WHAT YOU WILL DO ::
Set down the entries once more exactly as they were written.

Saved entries
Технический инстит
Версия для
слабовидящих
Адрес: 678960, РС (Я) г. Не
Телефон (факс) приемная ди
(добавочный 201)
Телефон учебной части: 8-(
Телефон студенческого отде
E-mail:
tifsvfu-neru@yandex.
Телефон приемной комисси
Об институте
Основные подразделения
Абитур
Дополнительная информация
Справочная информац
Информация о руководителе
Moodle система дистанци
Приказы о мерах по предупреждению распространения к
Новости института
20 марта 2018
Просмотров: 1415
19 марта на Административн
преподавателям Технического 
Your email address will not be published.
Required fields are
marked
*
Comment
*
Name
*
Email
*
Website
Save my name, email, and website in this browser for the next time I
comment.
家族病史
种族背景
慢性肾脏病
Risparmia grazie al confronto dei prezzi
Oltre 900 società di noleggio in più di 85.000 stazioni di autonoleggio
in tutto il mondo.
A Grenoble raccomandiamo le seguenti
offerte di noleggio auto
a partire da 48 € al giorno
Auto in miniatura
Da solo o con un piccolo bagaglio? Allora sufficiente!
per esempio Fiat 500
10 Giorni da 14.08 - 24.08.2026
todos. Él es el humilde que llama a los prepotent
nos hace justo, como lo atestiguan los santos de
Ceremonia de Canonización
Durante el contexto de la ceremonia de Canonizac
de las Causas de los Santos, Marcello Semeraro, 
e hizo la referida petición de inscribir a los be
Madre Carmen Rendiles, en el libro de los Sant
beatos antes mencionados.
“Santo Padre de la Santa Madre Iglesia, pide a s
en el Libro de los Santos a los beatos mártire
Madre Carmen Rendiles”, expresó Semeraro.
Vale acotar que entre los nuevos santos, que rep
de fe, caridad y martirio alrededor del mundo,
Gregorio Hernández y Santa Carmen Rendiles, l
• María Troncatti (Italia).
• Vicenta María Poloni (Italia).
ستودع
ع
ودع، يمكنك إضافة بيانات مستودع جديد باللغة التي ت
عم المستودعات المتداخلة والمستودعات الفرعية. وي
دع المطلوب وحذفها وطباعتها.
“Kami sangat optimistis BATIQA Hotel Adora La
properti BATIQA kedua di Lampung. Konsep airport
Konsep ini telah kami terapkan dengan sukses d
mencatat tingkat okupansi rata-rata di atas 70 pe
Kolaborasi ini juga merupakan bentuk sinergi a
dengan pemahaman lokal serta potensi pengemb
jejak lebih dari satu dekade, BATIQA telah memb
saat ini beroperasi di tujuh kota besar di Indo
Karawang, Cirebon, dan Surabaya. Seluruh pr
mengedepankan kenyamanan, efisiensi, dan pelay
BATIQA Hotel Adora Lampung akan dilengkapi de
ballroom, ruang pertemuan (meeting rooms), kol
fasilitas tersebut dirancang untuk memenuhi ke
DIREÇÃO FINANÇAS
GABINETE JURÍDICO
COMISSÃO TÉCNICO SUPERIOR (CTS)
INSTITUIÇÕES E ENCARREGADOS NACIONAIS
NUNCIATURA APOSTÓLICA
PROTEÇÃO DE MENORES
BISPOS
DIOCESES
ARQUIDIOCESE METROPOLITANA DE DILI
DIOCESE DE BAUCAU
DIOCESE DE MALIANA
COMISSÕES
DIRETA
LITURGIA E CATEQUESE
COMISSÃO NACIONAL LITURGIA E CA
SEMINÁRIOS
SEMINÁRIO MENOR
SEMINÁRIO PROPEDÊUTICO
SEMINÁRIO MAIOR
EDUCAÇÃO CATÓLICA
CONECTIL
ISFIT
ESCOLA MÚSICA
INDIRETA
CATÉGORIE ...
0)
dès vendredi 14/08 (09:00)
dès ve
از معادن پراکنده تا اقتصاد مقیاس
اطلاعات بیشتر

EXERCISE SOLUTION ::
Технический инстит
Версия для
слабовидящих
Адрес: 678960, РС (Я) г. Не
Телефон (факс) приемная ди
(добавочный 201)
Телефон учебной части: 8-(
Телефон студенческого отде
E-mail:
tifsvfu-neru@yandex.
Телефон приемной комисси
Об институте
Основные подразделения
Абитур
Дополнительная информация
Справочная информац
Информация о руководителе
Moodle система дистанци
Приказы о мерах по предупреждению распространения к
Новости института
20 марта 2018
Просмотров: 1415
19 марта на Административн
преподавателям Технического 
Your email address will not be published.
Required fields are
marked
*
Comment
*
Name
*
Email
*
Website
Save my name, email, and website in this browser for the next time I
comment.
家族病史
种族背景
慢性肾脏病
Risparmia grazie al confronto dei prezzi
Oltre 900 società di noleggio in più di 85.000 stazioni di autonoleggio
in tutto il mondo.
A Grenoble raccomandiamo le seguenti
offerte di noleggio auto
a partire da 48 € al giorno
Auto in miniatura
Da solo o con un piccolo bagaglio? Allora sufficiente!
per esempio Fiat 500
10 Giorni da 14.08 - 24.08.2026
todos. Él es el humilde que llama a los prepotent
nos hace justo, como lo atestiguan los santos de
Ceremonia de Canonización
Durante el contexto de la ceremonia de Canonizac
de las Causas de los Santos, Marcello Semeraro, 
e hizo la referida petición de inscribir a los be
Madre Carmen Rendiles, en el libro de los Sant
beatos antes mencionados.
“Santo Padre de la Santa Madre Iglesia, pide a s
en el Libro de los Santos a los beatos mártire
Madre Carmen Rendiles”, expresó Semeraro.
Vale acotar que entre los nuevos santos, que rep
de fe, caridad y martirio alrededor del mundo,
Gregorio Hernández y Santa Carmen Rendiles, l
• María Troncatti (Italia).
• Vicenta María Poloni (Italia).
ستودع
ع
ودع، يمكنك إضافة بيانات مستودع جديد باللغة التي ت
عم المستودعات المتداخلة والمستودعات الفرعية. وي
دع المطلوب وحذفها وطباعتها.
“Kami sangat optimistis BATIQA Hotel Adora La
properti BATIQA kedua di Lampung. Konsep airport
Konsep ini telah kami terapkan dengan sukses d
mencatat tingkat okupansi rata-rata di atas 70 pe
Kolaborasi ini juga merupakan bentuk sinergi a
dengan pemahaman lokal serta potensi pengemb
jejak lebih dari satu dekade, BATIQA telah memb
saat ini beroperasi di tujuh kota besar di Indo
Karawang, Cirebon, dan Surabaya. Seluruh pr
mengedepankan kenyamanan, efisiensi, dan pelay
BATIQA Hotel Adora Lampung akan dilengkapi de
ballroom, ruang pertemuan (meeting rooms), kol
fasilitas tersebut dirancang untuk memenuhi ke
DIREÇÃO FINANÇAS
GABINETE JURÍDICO
COMISSÃO TÉCNICO SUPERIOR (CTS)
INSTITUIÇÕES E ENCARREGADOS NACIONAIS
NUNCIATURA APOSTÓLICA
PROTEÇÃO DE MENORES
BISPOS
DIOCESES
ARQUIDIOCESE METROPOLITANA DE DILI
DIOCESE DE BAUCAU
DIOCESE DE MALIANA
COMISSÕES
DIRETA
LITURGIA E CATEQUESE
COMISSÃO NACIONAL LITURGIA E CA
SEMINÁRIOS
SEMINÁRIO MENOR
SEMINÁRIO PROPEDÊUTICO
SEMINÁRIO MAIOR
EDUCAÇÃO CATÓLICA
CONECTIL
ISFIT
ESCOLA MÚSICA
INDIRETA
CATÉGORIE ...
0)
dès vendredi 14/08 (09:00)
dès ve
از معادن پراکنده تا اقتصاد مقیاس
اطلاعات بیشتر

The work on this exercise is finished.